Metro Manila and cities near the capital and Metro Cebu are covered by emergency powers. The Traffic Crisis Manager may also implement systems and mechanisms in other areas such as Davao, Cagayan de Oro and other highly urbanized cities and municipalities that are suffering from a land traffic crisis based on an existing master transportation plan specific to those areas.

The emergency powers, if approved, shall be valid and effective until the next adjournment of Congress-or in June 2019-unless sooner withdrawn by Congress.

Except for the Supreme Court, lower courts are barred from issuing temporary restraining order or preliminary injunction against the government in implementing the projects under the expanded powers.

One of the key anti-corruption features of the emergency powers bill is the creation of a freedom of information portal that would contain projects, funding and status of projects to keep the public aware as to how the Executive is exercising such powers.

To ensure that projects are closely monitored, a joint congressional oversight panel will be created composed of the Senate Public Services Committee and the House Transportation Committee, with two members each from the Senate and the House of Representatives.

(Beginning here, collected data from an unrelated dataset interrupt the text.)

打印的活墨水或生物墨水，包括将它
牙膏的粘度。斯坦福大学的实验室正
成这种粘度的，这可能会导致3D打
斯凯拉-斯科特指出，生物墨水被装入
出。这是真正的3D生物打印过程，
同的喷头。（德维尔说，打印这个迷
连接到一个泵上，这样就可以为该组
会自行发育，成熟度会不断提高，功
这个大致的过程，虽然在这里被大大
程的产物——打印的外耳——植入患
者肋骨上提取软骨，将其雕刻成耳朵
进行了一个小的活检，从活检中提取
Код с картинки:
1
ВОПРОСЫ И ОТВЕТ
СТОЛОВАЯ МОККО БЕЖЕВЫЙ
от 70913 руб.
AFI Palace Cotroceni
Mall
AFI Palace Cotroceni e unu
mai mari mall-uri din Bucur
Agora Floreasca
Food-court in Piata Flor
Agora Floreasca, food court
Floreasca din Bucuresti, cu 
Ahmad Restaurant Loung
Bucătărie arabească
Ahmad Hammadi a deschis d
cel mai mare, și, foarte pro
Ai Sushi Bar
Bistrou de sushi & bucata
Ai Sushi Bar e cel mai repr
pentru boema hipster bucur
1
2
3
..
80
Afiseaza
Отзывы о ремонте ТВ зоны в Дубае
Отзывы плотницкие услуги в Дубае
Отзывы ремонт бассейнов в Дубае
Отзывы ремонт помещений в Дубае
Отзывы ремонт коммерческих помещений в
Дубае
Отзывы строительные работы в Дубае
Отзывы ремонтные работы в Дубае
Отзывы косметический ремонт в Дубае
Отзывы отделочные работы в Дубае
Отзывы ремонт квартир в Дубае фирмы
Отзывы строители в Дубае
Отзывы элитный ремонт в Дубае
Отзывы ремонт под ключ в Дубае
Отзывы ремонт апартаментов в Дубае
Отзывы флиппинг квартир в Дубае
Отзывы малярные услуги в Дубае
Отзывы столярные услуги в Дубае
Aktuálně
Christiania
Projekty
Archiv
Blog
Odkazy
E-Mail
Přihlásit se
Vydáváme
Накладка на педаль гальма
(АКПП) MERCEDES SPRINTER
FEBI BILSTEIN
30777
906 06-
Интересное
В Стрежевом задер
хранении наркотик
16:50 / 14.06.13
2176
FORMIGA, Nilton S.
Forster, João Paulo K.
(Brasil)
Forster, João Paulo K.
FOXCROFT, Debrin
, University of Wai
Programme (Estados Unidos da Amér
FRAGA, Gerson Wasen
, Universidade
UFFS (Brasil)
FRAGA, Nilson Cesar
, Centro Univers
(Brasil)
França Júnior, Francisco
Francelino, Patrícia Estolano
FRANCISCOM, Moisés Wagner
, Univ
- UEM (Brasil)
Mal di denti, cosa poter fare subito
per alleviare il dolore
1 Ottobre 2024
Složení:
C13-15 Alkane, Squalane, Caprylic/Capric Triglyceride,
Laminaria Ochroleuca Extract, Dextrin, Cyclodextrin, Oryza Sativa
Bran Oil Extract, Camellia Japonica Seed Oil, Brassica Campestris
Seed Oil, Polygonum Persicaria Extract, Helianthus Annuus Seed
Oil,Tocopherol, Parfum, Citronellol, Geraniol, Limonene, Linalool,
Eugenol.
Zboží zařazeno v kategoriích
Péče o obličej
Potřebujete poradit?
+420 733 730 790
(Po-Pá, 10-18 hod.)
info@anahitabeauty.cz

The Traffic Crisis Manager is required to submit regular reports to the joint oversight panel on the efficiency and effectiveness of the projects.

Under the expanded powers bill, the contracts shall be awarded only to contractors with proven competence and experience, qualified personnel, sufficient and reliable equipment and facilities and adequate capitalization.

The bill also promotes use of alternative forms of working such as telecommuting, carpooling and ride-sharing schemes, flexible working hours and school days and staggered schedules of attendance.

The bill is a consolidation of various measures filed by Senate President Pro-Tempore Franklin Drilon and Senators Joseph Victor Ejercito, Alan Peter Cayetano and Sherwin Gatchalian. The committee also took into consideration inputs from all concerned government agencies, the academe, and stakeholders; and recommendations from transportation and urban planning experts.